2025 ne démarre donc pas sous les meilleurs auspices pour les salariés qui plébiscitent cette modalité d’organisation. Ils sont pourtant toujours nombreux : selon l’étude de la DARES publiée en novembre 2024, près de la moitié des salariés qui y sont éligibles déclarent qu’ils seraient prêts à démissionner si l’accès au télétravail leur était supprimé (cette proportion passant à 57% chez les moins de 35 ans) et prêt de 50% des télétravailleurs n’ayant droit qu’à un ou deux jours de télétravail par semaine souhaiteraient avoir accès à davantage de télétravail. Les entreprises doivent aussi le garder en tête.
Au-delà des données macro, il est également important de noter qu’il s’agit toujours d’un facteur d’attractivité très important, en particulier dans les métiers en tension (métiers de la data ou de l’IT, de l’IA, du consulting, ainsi que pour tous les profils de cadres expérimentés), et qu’il s’agit d’une des premières (sinon de la première) questions posées par les candidats lors des entretiens.

#####

## TRAVAIL DEMANDÉ
Reproduisez mot pour mot le passage du texte sur le télétravail, depuis « 2025 ne démarre » jusqu'à « garder en tête. » inclus. Les lignes ne jouent aucun rôle ici.

## DONNÉES FOURNIES

#####

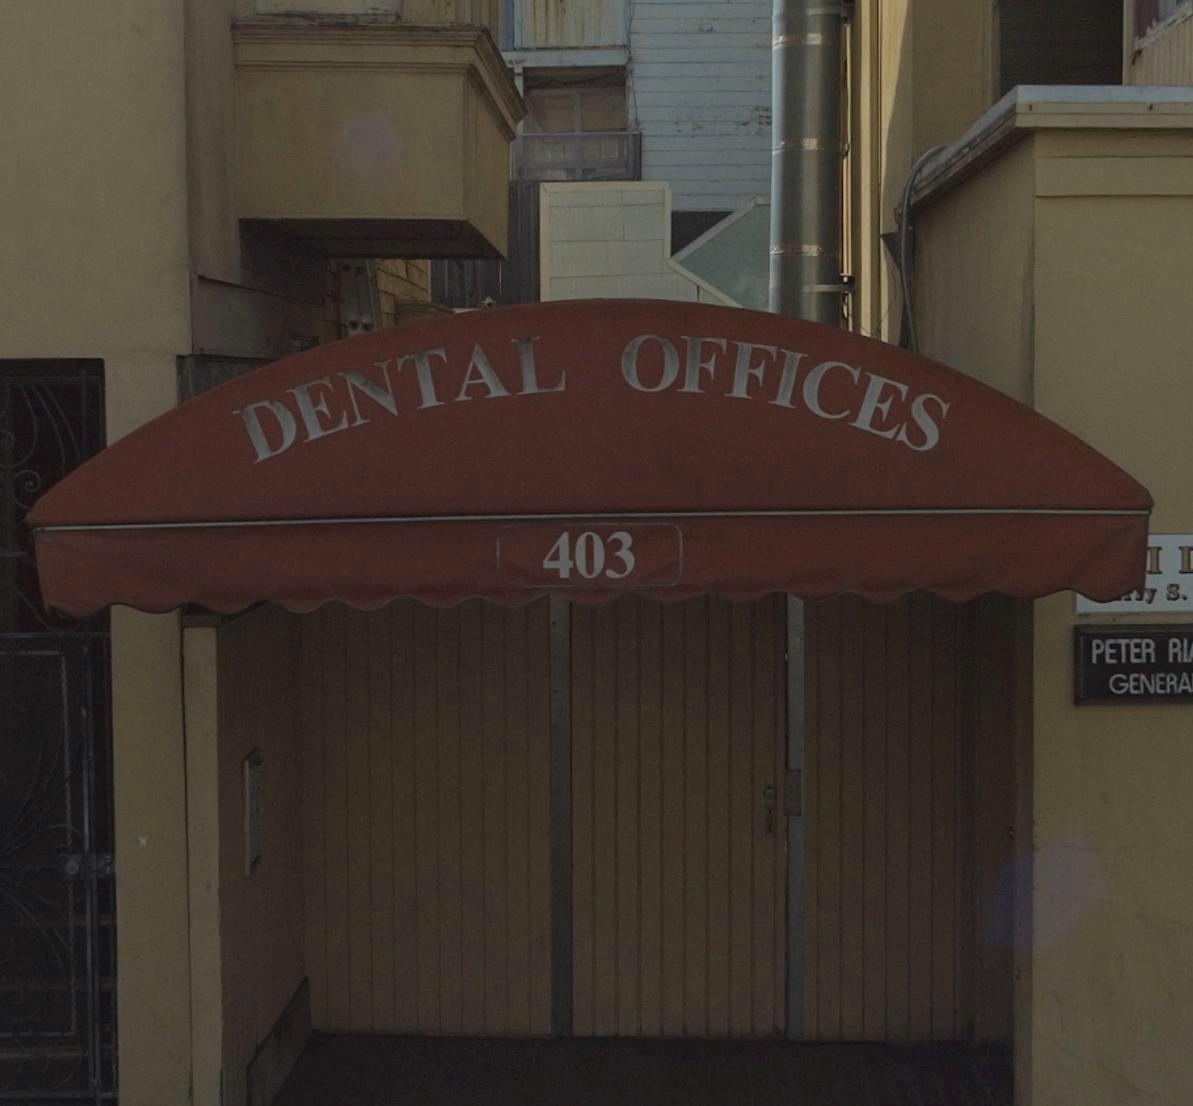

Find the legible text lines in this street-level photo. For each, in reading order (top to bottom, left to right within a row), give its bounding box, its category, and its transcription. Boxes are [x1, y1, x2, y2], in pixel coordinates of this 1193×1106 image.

#####

## TRAVAIL RÉALISÉ
2025 ne démarre donc pas sous les meilleurs auspices pour les salariés qui plébiscitent cette modalité d’organisation. Ils sont pourtant toujours nombreux : selon l’étude de la DARES publiée en novembre 2024, près de la moitié des salariés qui y sont éligibles déclarent qu’ils seraient prêts à démissionner si l’accès au télétravail leur était supprimé (cette proportion passant à 57% chez les moins de 35 ans) et prêt de 50% des télétravailleurs n’ayant droit qu’à un ou deux jours de télétravail par semaine souhaiteraient avoir accès à davantage de télétravail. Les entreprises doivent aussi le garder en tête.